** DESCRIPTION OF THE TASK **
Only the lines from the one containing "Table 3: Fatigue" through the end of the entries should be returned, exactly as they are, with the pictures omitted.

** INPUT **
####
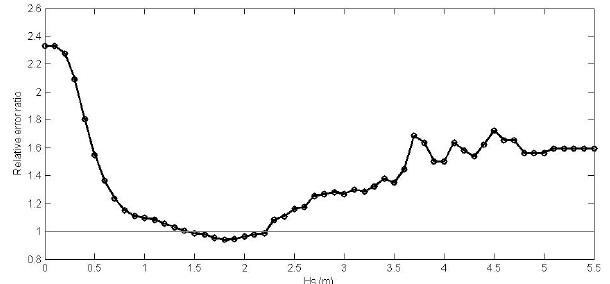
Fig. 3. Mean ratio between relative errors of calibrated and uncalibrated HIPOCAS data for subsets of time series of H s greater than the values of x-axis (for the time period 1991–2001 from Tortosa buoy: 40 ◦ 43.29 0 N, 00 ◦ 28.89 0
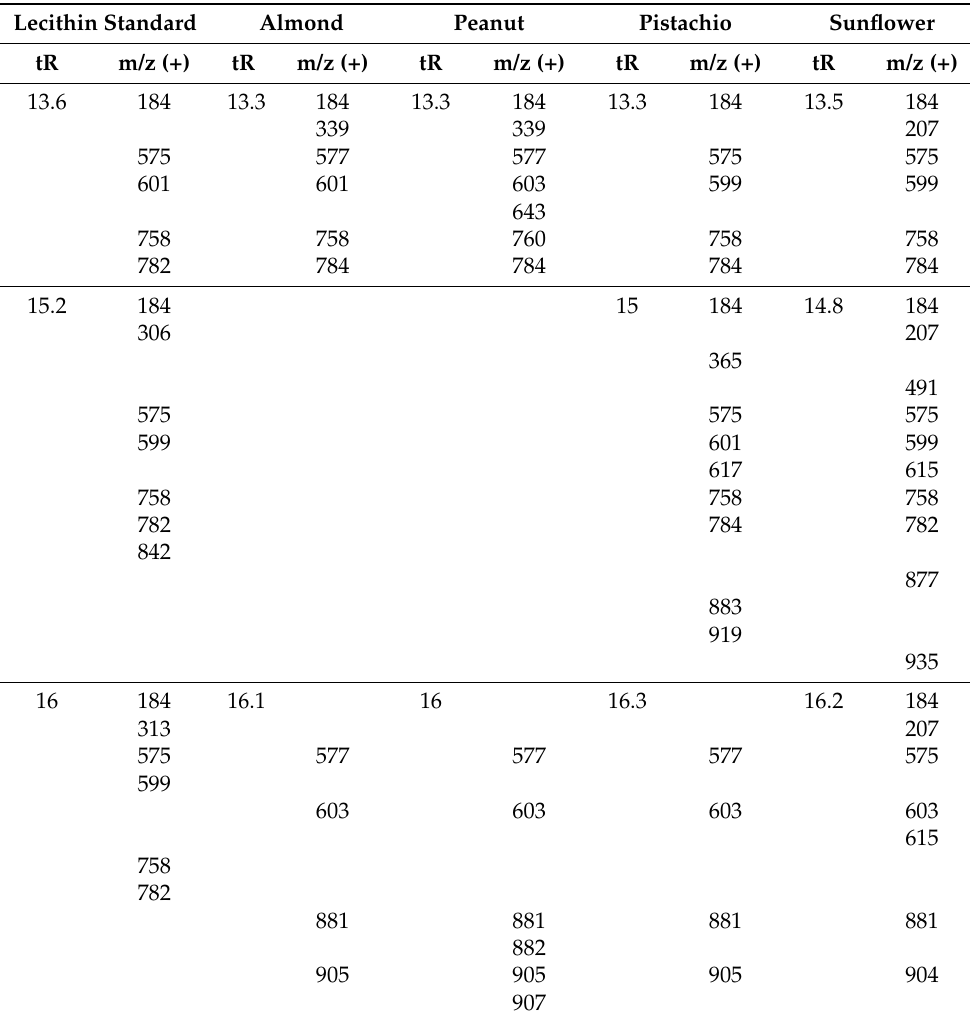
Table 2. Comparison of m/z values obtained in each retention time from a lecithin standard and from seed samples. Lecithin Standard Almond Peanut Pistachio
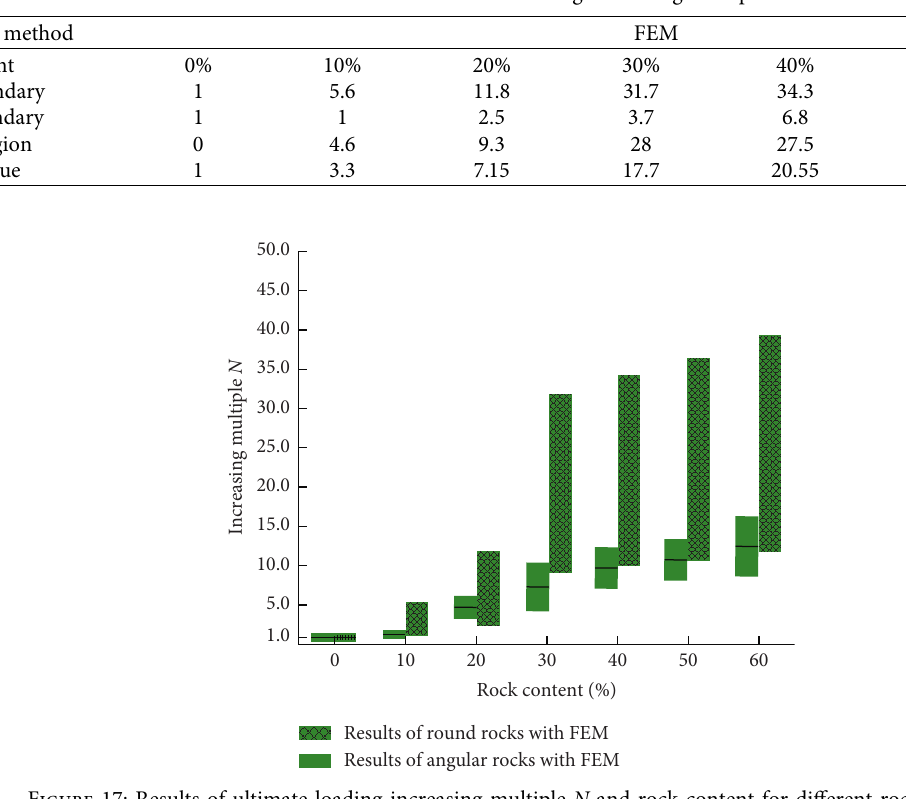
Figure 16: Results of ultimate loading increasing multiple N and rock content. Table 4: Results of ultimate loading increasing multiple.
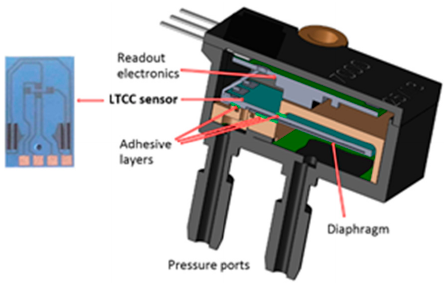
Figure 1. Schematic presentation of the cross section of the LTCC sensor in the housing for differential pressure measurements in a wet-wet application.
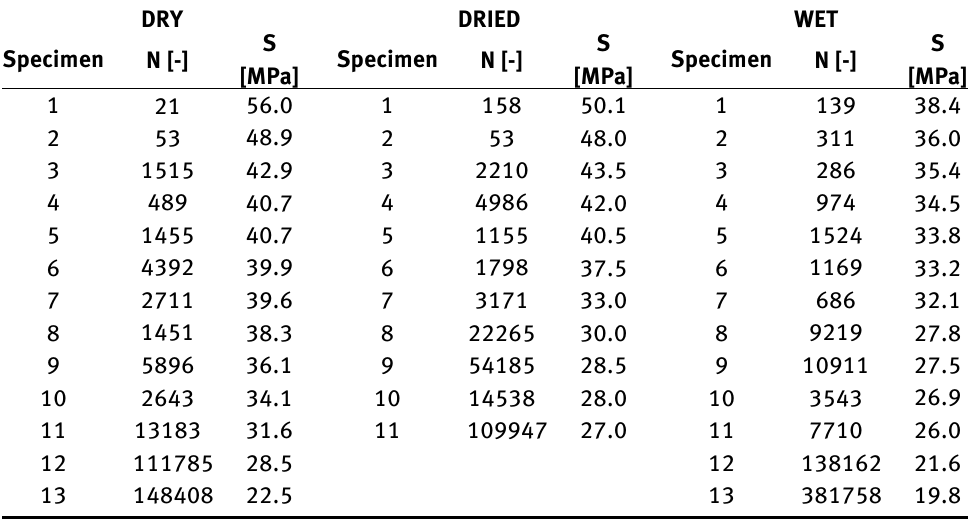
Table 3: Fatigue raw data. S represents maximum stress in MPa. The R ratio was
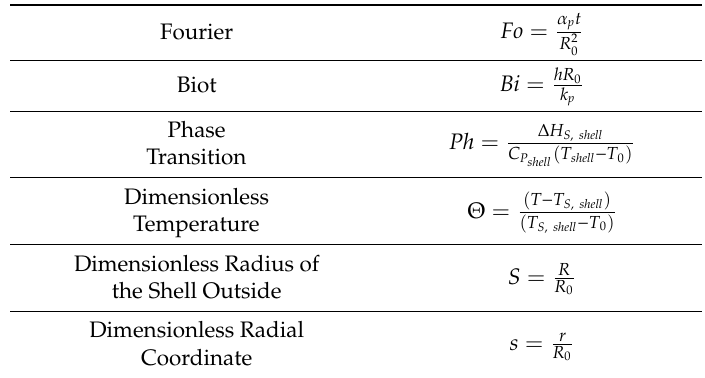
Table 3. Dimensionless numbers for heat transfer [25].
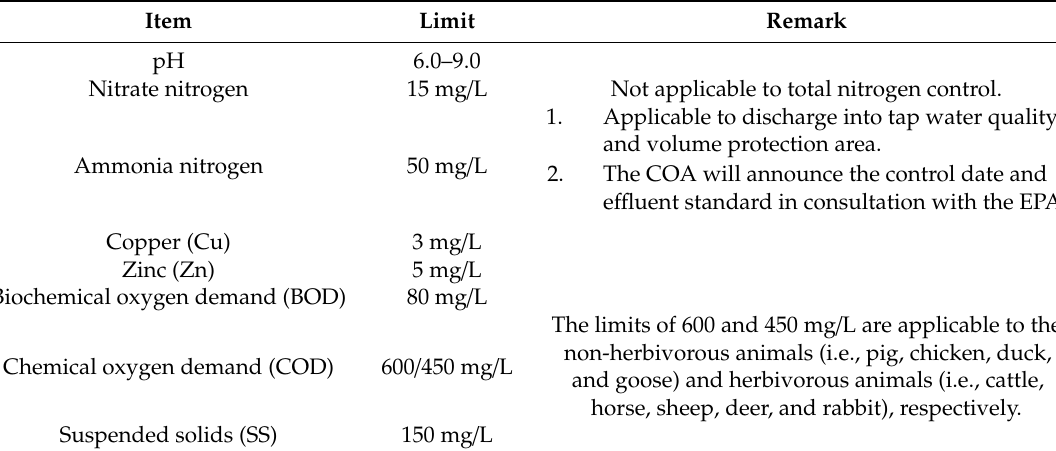
Table 5. Main e ffl uent standards for livestock / poultry-raising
####
** TASK ANSWER **
Table 3: Fatigue raw data. S represents maximum stress in MPa. The R ratio was
Table 3. Dimensionless numbers for heat transfer [25].
Table 5. Main e ffl uent standards for livestock / poultry-raising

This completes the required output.